M siap untuk meninggalkan sementara pekerjaannya (itu juga kalo bikin konten main game di Internet bisa disebut sebagai pekerjaan yang beresiko jika ditinggalkan) karena dia sudah menemukan pekerjaan yang lebih mudah dan yang lebih menguntungkan. Merawat Amah alias nenek yang divonis kanker. Ya, M tergiur ketika ada sepupu yang diwarisi rumah besar oleh kakek yang dirawatnya. M juga ingin ketiban warisan. Jadilah ia pindah dan ikut tinggal bersama Amah yang tadinya tidak begitu ia pedulikan. Tapi ‘kerjaan’ ini ternyata tidak semudah perkiraan M. Cowok putus sekolah itu merasa Amah tidak begitu suka kepadanya, afterall Amah memanggil dia sebagai cucu yang tidak berguna. M merasa ribet dengan aturan dan keseharian Amah yang berdoa kepada Dewi Kwan Im (sehingga gak makan sapi) dan pergi berjualan sedari jam 4 pagi. Apalagi M juga merasa anak-anak Amah (2 paman dan termasuk ibunya sendiri) bermaksud sama dengan dirinya; ngerawat Amah supaya jadi ranking pertama orang yang paling dicintai Amah – sehingga bakal mendapat warisan rumah.
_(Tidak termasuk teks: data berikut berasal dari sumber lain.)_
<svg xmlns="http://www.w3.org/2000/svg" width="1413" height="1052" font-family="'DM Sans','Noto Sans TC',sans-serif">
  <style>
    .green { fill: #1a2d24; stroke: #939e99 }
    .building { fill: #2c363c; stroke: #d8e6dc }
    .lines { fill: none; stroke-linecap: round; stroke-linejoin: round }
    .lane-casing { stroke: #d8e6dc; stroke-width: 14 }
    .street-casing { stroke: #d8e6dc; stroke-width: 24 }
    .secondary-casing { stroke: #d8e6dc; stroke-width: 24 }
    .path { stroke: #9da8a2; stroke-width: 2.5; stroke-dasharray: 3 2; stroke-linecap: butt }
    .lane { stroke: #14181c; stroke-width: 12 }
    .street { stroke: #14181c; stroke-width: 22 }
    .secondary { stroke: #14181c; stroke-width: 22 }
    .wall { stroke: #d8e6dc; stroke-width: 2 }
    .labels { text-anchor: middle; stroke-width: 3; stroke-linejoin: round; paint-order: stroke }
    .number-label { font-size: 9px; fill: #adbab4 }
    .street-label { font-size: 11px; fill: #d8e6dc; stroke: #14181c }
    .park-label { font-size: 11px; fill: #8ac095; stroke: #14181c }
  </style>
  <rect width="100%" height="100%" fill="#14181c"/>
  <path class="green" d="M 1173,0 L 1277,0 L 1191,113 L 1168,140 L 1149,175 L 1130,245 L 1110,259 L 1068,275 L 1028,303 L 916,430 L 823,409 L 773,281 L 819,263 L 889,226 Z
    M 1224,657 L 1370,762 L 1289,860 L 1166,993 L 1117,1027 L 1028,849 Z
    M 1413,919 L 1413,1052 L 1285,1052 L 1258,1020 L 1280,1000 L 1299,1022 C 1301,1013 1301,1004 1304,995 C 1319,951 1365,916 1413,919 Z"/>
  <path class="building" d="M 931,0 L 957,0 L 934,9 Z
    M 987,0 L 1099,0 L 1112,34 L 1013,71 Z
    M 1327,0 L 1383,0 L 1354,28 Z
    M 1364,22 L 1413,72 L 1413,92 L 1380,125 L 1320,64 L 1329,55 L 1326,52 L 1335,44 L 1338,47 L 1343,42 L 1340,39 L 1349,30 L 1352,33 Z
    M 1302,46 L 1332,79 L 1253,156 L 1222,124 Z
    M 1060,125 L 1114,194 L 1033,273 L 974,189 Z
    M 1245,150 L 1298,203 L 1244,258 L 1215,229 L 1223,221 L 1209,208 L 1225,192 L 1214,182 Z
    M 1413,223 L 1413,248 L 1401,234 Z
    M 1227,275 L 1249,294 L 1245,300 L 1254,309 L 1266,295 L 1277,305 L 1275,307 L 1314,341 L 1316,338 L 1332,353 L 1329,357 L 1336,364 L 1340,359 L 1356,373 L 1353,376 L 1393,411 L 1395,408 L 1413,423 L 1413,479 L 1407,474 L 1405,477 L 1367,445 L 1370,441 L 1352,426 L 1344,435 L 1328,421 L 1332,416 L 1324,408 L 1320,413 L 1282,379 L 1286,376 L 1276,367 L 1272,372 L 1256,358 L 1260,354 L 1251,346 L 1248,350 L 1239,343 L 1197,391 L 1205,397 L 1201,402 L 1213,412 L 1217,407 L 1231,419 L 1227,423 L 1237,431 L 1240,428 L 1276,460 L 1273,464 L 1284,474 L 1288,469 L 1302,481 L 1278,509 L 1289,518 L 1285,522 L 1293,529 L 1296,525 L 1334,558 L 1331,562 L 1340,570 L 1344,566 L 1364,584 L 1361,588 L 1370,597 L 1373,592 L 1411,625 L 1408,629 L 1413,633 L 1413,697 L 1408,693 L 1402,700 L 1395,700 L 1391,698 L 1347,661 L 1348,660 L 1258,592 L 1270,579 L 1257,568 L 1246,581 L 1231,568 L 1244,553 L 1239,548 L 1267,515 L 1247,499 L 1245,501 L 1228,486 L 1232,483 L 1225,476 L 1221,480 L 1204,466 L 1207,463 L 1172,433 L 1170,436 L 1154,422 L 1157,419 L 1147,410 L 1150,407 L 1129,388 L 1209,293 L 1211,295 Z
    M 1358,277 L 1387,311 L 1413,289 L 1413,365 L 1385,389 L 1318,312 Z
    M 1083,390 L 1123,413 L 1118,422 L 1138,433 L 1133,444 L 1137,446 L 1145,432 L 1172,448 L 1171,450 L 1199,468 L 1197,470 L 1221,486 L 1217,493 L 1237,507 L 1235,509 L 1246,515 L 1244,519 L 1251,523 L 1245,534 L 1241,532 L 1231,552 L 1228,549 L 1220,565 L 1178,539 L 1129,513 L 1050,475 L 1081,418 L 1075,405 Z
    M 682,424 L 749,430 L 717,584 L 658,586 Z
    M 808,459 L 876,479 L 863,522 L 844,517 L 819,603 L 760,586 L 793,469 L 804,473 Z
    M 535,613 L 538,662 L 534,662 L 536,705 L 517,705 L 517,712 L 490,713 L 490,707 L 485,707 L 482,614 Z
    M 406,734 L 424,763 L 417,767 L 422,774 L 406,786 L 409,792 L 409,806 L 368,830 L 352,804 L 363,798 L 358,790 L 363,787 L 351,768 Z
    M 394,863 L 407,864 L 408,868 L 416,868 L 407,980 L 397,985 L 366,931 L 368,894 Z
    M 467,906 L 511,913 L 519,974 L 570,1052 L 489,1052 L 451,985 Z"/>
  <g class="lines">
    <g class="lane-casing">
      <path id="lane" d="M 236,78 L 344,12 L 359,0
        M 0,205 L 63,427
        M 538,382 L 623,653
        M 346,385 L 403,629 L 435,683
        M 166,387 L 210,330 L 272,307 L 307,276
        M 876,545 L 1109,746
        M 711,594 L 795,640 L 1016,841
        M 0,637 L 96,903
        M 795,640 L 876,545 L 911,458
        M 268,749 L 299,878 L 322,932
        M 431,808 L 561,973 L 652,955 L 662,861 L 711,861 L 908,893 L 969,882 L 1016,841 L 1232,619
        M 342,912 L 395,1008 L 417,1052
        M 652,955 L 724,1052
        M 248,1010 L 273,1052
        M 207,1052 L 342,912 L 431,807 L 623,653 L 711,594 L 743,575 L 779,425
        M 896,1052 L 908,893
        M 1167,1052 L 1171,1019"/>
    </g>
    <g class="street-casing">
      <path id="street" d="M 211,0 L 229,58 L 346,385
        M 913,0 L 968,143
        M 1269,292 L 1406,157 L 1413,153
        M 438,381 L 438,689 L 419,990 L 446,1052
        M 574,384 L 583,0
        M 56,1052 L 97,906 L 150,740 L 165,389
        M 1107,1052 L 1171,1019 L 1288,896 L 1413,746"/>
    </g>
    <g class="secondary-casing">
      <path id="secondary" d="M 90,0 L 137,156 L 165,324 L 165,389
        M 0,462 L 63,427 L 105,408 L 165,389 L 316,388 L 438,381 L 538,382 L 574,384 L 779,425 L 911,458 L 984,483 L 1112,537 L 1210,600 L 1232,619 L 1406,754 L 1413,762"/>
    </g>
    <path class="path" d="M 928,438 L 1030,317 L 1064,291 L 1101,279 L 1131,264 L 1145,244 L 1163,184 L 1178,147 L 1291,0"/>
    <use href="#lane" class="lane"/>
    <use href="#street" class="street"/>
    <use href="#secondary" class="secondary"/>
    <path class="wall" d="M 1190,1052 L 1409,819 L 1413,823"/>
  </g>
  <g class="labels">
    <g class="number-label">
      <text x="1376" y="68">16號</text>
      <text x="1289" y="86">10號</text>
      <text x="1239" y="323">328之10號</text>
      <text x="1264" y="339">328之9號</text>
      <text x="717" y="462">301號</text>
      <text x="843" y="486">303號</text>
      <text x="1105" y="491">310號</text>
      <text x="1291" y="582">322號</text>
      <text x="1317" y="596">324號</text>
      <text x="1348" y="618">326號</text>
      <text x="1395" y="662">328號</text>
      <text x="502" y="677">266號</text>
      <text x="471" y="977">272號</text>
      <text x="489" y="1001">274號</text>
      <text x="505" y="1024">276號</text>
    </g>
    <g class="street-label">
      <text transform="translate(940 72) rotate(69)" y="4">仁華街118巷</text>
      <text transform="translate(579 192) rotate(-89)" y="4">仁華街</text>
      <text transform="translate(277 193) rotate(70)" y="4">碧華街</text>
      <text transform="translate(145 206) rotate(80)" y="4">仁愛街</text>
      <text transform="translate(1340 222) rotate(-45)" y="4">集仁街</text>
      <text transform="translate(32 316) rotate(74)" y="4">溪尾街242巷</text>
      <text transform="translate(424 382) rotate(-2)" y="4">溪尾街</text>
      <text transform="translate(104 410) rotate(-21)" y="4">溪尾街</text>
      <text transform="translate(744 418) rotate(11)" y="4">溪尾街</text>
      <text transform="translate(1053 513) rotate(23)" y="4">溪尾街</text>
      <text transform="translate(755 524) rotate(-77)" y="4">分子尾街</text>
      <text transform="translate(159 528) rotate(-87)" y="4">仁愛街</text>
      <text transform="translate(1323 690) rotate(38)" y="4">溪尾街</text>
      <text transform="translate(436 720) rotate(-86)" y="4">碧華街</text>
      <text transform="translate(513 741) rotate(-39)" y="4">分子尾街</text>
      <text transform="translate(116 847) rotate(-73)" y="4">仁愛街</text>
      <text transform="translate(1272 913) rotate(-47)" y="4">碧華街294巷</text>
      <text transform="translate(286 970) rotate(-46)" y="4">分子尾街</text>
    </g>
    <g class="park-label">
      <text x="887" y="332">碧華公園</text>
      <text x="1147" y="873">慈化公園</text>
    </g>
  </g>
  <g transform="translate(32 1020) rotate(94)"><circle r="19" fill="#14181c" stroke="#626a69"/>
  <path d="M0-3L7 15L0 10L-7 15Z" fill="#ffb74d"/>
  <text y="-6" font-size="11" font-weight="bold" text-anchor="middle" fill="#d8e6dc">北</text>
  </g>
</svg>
Yang bikin sedih, Amah sebenarnya tahu, M dan anak-anaknya yang mendadak sering berkunjung sedang berharap dapat ‘menuai benih dari yang mereka tanam.’

Review Lahn Mah
Mungkin judulnya lebih tepat How to Get Millions from Grandma’s Death

 

Persaingan M dan anak-anak Amah tidak lantas digarap film menjadi kompetisi komedi. Film justru tetap di ranah keseharian. Langkah M terutama adalah meningkatkan value dirinya di mata Amah. Sehingga M ada di rumah Amah sebagai penonton, sama seperti kita, mengobservasi orang-orang dan kejadian yang terjadi di seputar Amah. Lantas M akan mencoba membereskan jika ada yang salah. Jadi bibit dari konflik internal di sini adalah tentang orang yang melakukan kebaikan kepada orang lain, tapi secretly dia punya maksud yang lebih selfish. Ini membuat M jadi karakter bercela yang menarik. As in, menarik melihat dia terdevelop menjadi semakin peduli kepada Amah. Melihat M menjadi lebih terbuka matanya terhadap keadaan keluarga, yang selama ini ia cuek saja sibuk main game sendiri. Terus berada di dekat Amah dan mengurusi ini itu membuat M jadi tahu lebih banyak tentang Amah, kebiasaannya, kesukaannya, cara spesifik Amah mengenakan pakaian, siapa anak favorit Amah, hingga ke masa lalu Amah dan cerita keluarga mereka yang M dan anak-anak Amah sudah lupa tapi Amah tetap mengingatnya.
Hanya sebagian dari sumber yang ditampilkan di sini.